━━━ ENTRIES SHOWN ━━━

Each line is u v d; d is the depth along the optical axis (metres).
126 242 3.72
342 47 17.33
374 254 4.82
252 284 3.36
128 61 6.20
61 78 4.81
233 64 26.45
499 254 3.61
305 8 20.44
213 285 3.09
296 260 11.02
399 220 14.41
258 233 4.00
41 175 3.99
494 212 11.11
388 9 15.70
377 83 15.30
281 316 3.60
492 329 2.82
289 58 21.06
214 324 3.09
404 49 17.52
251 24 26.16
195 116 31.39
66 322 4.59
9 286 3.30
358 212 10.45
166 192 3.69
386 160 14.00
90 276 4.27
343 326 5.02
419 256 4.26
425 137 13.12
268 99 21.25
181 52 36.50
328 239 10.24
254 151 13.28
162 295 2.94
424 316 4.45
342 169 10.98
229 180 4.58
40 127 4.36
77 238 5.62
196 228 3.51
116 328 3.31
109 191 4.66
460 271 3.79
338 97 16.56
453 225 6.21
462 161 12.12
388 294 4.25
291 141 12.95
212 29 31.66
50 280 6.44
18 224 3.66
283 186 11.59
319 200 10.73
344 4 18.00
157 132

━━━

_WHAT YOU ARE ASKED TO DO:_
Please copy out the preceding data in full, exactly as written.

_SOLUTION TO THIS PROBLEM:_
Each line is u v d; d is the depth along the optical axis (metres).
126 242 3.72
342 47 17.33
374 254 4.82
252 284 3.36
128 61 6.20
61 78 4.81
233 64 26.45
499 254 3.61
305 8 20.44
213 285 3.09
296 260 11.02
399 220 14.41
258 233 4.00
41 175 3.99
494 212 11.11
388 9 15.70
377 83 15.30
281 316 3.60
492 329 2.82
289 58 21.06
214 324 3.09
404 49 17.52
251 24 26.16
195 116 31.39
66 322 4.59
9 286 3.30
358 212 10.45
166 192 3.69
386 160 14.00
90 276 4.27
343 326 5.02
419 256 4.26
425 137 13.12
268 99 21.25
181 52 36.50
328 239 10.24
254 151 13.28
162 295 2.94
424 316 4.45
342 169 10.98
229 180 4.58
40 127 4.36
77 238 5.62
196 228 3.51
116 328 3.31
109 191 4.66
460 271 3.79
338 97 16.56
453 225 6.21
462 161 12.12
388 294 4.25
291 141 12.95
212 29 31.66
50 280 6.44
18 224 3.66
283 186 11.59
319 200 10.73
344 4 18.00
157 132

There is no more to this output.